Reflections - Archive

7/27/2009

Hidden

In the fields of observation chance favors only the prepared mind.
-Louis Pasteur    


“Do you drink much alcohol, wine, or beer?” He was a patient with a newly diagnosed mouth cancer. I was working through my checklist while we became acquainted.    

“I have a beer most nights before dinner. Maybe I’ll have a couple more on weekends.”    

The questions continued. The patient’s teenage granddaughter was clearly taken by my young, handsome resident. “How long does it take to be a doctor?” she asked him. He went through the litany of four years each of college and medical school, followed by five years of otolaryngology residency. She counted the years up in her head. “You’ll be 30-years-old when you finish! Why does it take so long?” she exclaimed.    

He smiled and shook his head. “It takes a long time to learn everything you need to know to be a safe surgeon.” he replied. “Dr. Campbell even added two more years onto his training after residency.”    

She looked at me in disbelief. “Slow learner,” I explained.    

The focus returned to her grandfather and we completed the other questions about his health. The examination and scans confirmed what we already knew. His cancer was treatable but he would need an operation. He appeared to be in good shape and, before he left the office, we arranged a surgical date.    

A few days later, he was asleep on the operating table. I made the incision. As the resident and I lifted the skin off the underlying neck fat and lymph nodes, a familiar feeling washed over me. “Look at these tissues,” I said. “What do you notice?”    

The resident examined the fat intently.

“Why, the tissues are too flimsy, too soft, too yellow, don’t you agree? They don’t handle the way you would expect. Why is that?”    

“I have seen tissues look like this in alcoholic patients. He didn’t tell us about any problems, but we will have to watch him carefully after surgery.”    
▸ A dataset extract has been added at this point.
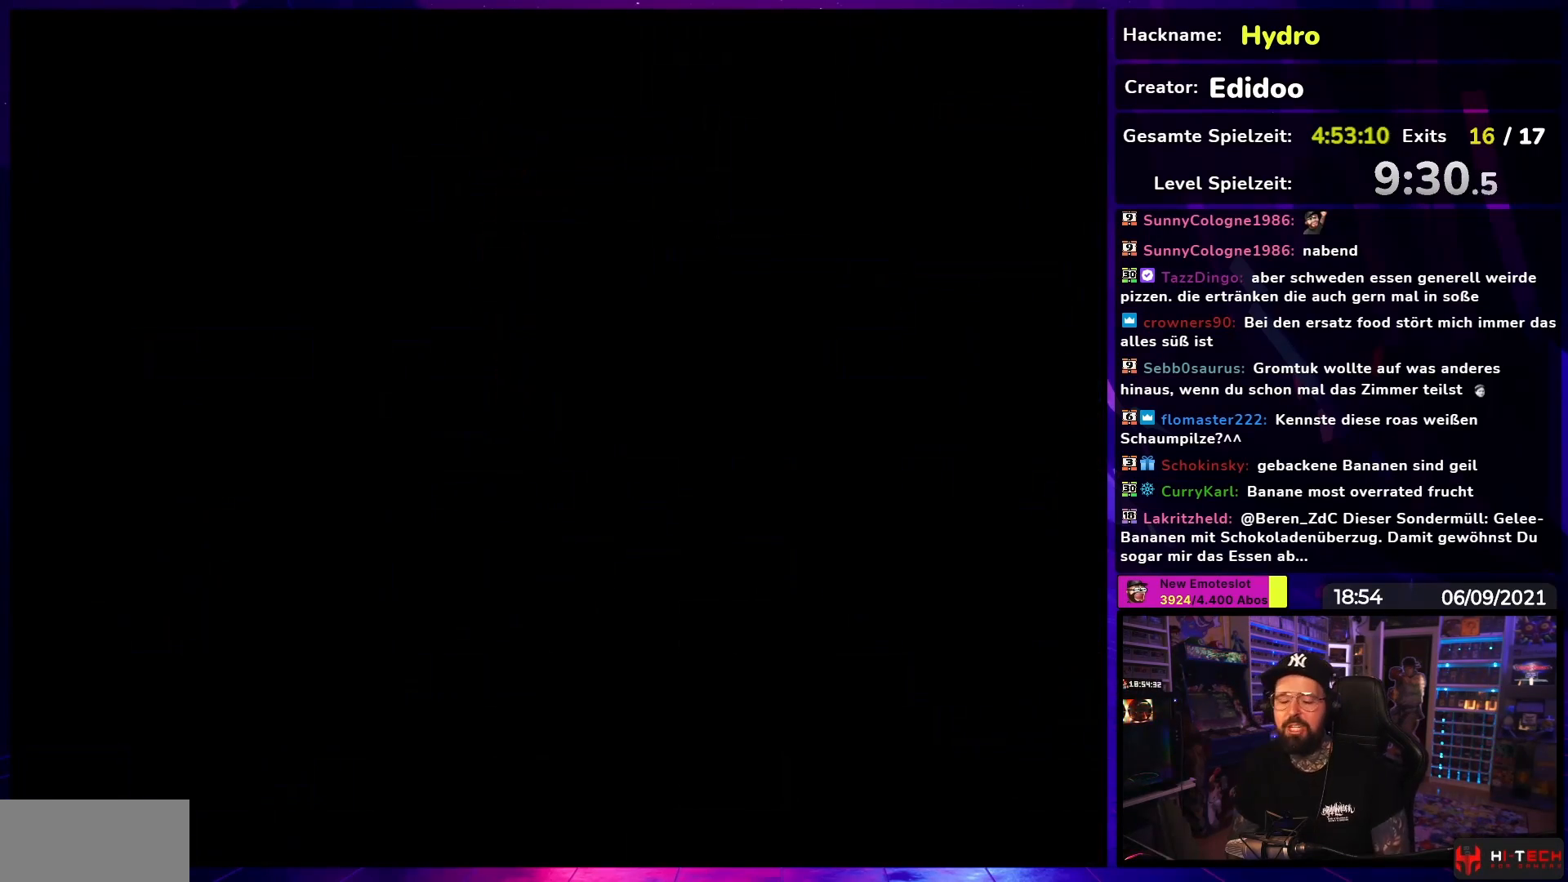
{"buttons": [], "events": []}
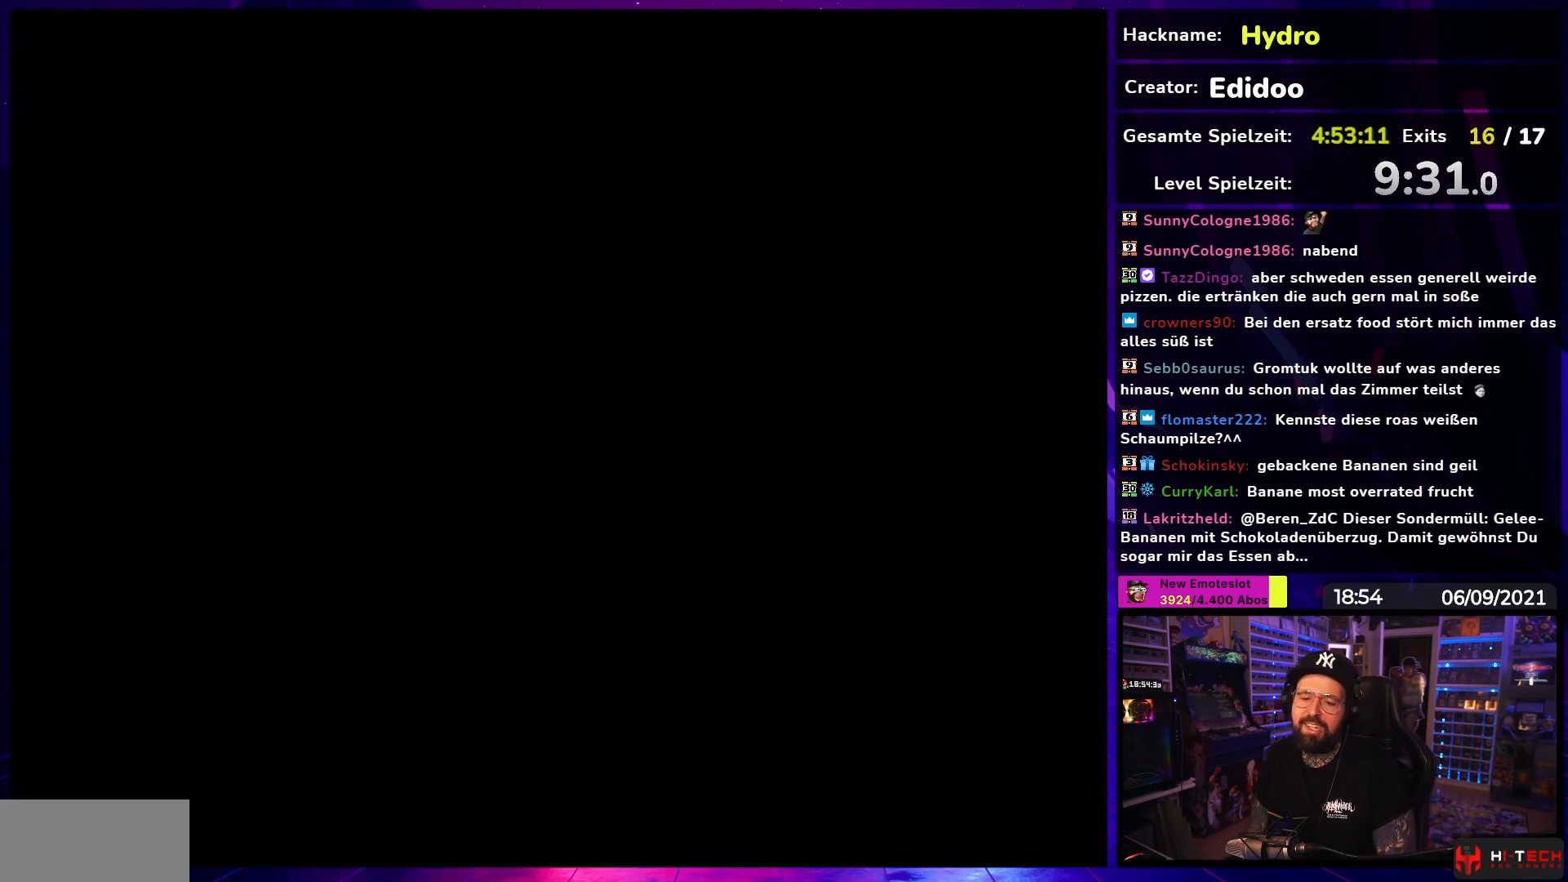
{"buttons": ["X", "DPAD_RIGHT"], "events": [[217, "X", "down"], [433, "DPAD_RIGHT", "down"]]}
I have never found a textbook that describes the subtle phenomenon we identified that day during surgery — the boggy, yellow fat that some alcoholics hide in their neck tissues — but this rare, subjective finding is something that I have noticed several times during my career. I spend time pointing out and discussing the condition whenever I see it. On top of everything else that our residents are expected to learn, we spend a lot of time sharing the non-textbook lessons. It is a long process.    

Indeed, two days later, we were ready when our patient started spiraling into the alcohol withdrawal his tissues had predicted. Later that week, his family discovered a stash of liquor bottles in the basement. 

Happily, my patient made a full recovery. In the process, though, he had helped prepare one more resident for the next patient who thought he had something to hide.

   The following is feedback received for this blog:

Dr Campbell,

You recently were involved with treatment for my brother who has tongue cancer. Now that I have seen your comments in this blog I feel he more than likely received some good, direct and caring advice from you. Myself and other of his siblings have been with him 24 hr's/day for the last 9 days. And he has finally agreed to Hospice care. But we allowed him to make all his own decisions, as hard as it was for himself and for us. After 46 young years, his death is coming soon. He too was an alcoholic and a smoker.. Some people refer to the previous bad habits he had as the reasons for this cancer. I prefer to look at what is occurring today and forgive and forget his past. Even a person who did not lead a good life in lifestyle and/or relationships does not deserve to suffer in the manner in which cancer imposes. I look forward to his death for peace for himself but will relish many memories. Previous family deaths have taught me that the intense pain does diminish but it never diminishes the love for your loved one. As time progresses, memories will come in stages as painful, then bittersweet, then as soothing and delightful. Thank you for all the caring and humanity given by yourself by all the staff at Froedtert.

- Lori C.



Dear Ms. C.,

Thank you for your comments. It has been an honor to be involved in your brother's medical care.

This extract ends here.